We need to look to trust technology leaders, but we also need to combine them with others to offset some of those conversations, like bringing in people from nonprofits such as former technologists from big companies who know the inner workings of these large organizations.
We need to make sure that we bring in people from south of the equator; we bring in more people from Asia to this conversation. It can't just be a one-sided Western conversation; it’s got to be a global conversation because this technology is going to or already is impacting the world.
AI Business: Following on, what are your thoughts on this new Frontier Model Forum (a group dedicated to safe AI development founded by OpenAI, Microsoft, Google and Anthropic)?
Dobrin: They want it to be inclusive. It seems they're looking for membership, how they bring members in − (but) how much voice different members get is yet to be seen.
The group is looking at the next generation of technology to determine what safeguards they need to put in place. It’s a little bit of self-protection, but that's fine.
This is a case where the underlying reason for them is irrelevant as long as the outcome is the right outcome, which is making sure this technology is safe for human consumption. Whether it's self-serving or whether they're trying to head off regulation, I don't think it’s that relevant.
What it comes down to is, what does this mean? It was kind of ambiguous what the structure would look like - who has a voice, who doesn't have a voice? They have this huge forum and if 99% of the people are sitting in the audience that have no input (what value does that provide)? ... Whereas if you have 100 people in a room, and they all have a voice that's much more meaningful, as long as those people represent global society.
AI Business: After IBM, you joined the Responsible AI Institute (RAII). Now you’ve left RAII and working on a company. Talk us through what's next for you.
Dobrin: Right now, I’m focusing on a couple of things. I still think it’s important to build software to help companies address generative AI. I’m focusing my efforts on a use case-specific application of these and I've a couple of ideas I'm still fleshing out.
I’m doing some consulting work, helping organizations use AI and build an AI strategy that's inclusive. And I’m still advocating for the safe adoption of this technology. And that's all under the arm of Qantm AI.

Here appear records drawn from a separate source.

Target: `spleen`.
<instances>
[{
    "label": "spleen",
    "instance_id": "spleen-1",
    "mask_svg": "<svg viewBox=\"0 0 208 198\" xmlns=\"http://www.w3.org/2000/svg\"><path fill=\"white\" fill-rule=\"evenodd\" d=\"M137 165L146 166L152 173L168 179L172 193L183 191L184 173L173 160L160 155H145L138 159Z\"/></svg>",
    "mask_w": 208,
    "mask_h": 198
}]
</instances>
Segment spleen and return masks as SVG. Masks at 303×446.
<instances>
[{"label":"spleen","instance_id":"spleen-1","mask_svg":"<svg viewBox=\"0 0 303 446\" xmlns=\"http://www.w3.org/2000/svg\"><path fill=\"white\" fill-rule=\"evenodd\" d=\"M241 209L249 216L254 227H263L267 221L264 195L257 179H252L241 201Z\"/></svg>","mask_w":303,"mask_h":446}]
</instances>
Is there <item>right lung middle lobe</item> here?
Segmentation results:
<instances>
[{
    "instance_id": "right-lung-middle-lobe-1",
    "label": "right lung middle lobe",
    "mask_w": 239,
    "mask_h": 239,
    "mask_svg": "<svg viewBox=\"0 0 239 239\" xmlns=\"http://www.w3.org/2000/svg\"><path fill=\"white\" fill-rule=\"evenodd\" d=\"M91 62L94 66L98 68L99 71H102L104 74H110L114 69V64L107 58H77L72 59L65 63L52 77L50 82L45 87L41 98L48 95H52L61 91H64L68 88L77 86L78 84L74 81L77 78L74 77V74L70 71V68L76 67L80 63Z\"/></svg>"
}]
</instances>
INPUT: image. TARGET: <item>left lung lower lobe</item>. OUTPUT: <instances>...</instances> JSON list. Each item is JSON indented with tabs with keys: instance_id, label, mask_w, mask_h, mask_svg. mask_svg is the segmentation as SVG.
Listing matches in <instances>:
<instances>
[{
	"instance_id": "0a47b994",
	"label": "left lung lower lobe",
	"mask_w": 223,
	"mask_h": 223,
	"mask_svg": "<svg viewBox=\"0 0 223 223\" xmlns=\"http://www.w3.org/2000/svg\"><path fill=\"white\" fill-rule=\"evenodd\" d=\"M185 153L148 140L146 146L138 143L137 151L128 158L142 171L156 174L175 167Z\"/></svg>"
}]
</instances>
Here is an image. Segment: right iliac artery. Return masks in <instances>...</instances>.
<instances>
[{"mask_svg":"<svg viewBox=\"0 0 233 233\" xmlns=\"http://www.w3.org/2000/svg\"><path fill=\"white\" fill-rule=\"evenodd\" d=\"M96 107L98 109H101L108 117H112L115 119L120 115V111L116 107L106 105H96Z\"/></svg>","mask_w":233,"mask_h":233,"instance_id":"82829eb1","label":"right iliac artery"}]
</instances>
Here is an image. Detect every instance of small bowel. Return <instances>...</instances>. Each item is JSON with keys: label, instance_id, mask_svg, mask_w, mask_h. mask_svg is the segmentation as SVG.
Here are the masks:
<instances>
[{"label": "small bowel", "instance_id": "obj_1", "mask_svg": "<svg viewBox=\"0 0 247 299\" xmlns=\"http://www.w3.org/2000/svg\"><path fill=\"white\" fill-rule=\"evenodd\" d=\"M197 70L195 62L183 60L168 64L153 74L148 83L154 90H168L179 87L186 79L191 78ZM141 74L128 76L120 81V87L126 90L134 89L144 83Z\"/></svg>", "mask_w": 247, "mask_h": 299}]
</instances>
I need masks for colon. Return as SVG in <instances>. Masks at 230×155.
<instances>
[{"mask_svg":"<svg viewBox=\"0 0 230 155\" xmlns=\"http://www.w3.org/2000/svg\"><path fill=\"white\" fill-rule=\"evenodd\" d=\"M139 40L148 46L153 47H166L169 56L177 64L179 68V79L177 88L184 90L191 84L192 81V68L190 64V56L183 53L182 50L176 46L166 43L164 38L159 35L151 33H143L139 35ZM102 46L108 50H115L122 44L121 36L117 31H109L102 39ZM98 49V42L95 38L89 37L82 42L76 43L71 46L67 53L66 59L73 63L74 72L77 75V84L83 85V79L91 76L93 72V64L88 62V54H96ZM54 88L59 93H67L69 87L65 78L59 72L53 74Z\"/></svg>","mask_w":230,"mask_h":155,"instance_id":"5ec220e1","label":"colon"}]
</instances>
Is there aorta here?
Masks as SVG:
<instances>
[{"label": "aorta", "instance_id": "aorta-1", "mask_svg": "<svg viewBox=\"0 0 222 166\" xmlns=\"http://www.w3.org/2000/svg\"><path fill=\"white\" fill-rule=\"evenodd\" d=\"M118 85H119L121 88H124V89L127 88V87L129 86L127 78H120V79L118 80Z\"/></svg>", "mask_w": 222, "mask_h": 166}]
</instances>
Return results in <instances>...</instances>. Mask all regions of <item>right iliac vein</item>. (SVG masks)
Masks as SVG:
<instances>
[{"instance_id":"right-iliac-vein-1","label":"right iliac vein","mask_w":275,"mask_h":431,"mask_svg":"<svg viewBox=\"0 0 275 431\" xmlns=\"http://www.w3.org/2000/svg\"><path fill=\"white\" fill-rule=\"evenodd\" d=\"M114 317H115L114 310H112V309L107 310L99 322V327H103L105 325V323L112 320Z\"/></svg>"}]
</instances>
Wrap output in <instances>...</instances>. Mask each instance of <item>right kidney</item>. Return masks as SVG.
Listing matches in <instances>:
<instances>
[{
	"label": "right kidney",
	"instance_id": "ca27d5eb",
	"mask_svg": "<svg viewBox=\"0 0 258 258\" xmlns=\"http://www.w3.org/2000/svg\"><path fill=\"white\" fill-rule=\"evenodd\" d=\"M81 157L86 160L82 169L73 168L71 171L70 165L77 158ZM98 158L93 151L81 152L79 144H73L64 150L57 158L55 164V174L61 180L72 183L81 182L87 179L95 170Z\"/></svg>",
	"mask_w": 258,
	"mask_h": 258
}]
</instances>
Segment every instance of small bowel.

AI Business: How do you envisage the next 12 months evolving in AI?
Dobrin: Right now, we’re seeing leading-edge and bleeding-edge companies using generative AI technologies. In 12 months, we'll start seeing the fast followers start to adopt.
There are some core fundamental challenges in enterprises that people have been trying to solve for decades that this technology can help with. There are things AI is good at that people aren't talking about. Generative AI is good at grouping and classifying things to understand corpora of data and information that are presented to it both while it's being trained and also as you're interacting with it. This can help solve massive amounts of complex classification.
Everyone's talking about language generation right now. But the conversation part is just a way to interact with the classification part.
Everyone's talking about language generation right now. But the conversation part is just a way to interact with the classification part. We’re going to start seeing a lot of enterprise-grade application companies start to take off in 12 months.
Hopefully, we'll start seeing the formation of AI-specific regulatory bodies as well. Governments are starting to take it more seriously. In Europe and even in the U.K., we're starting to see individual legislators start to take this seriously and educate themselves.
We're having the wrong conversation today. The challenges are not AI is going to take over the world, that's not going to happen in five years. The world is getting pushed further apart because of AI − AI amplifies what we as humans have done in the past (and it) will happen in less than five years if we don't address the lack of inclusivity of this technology.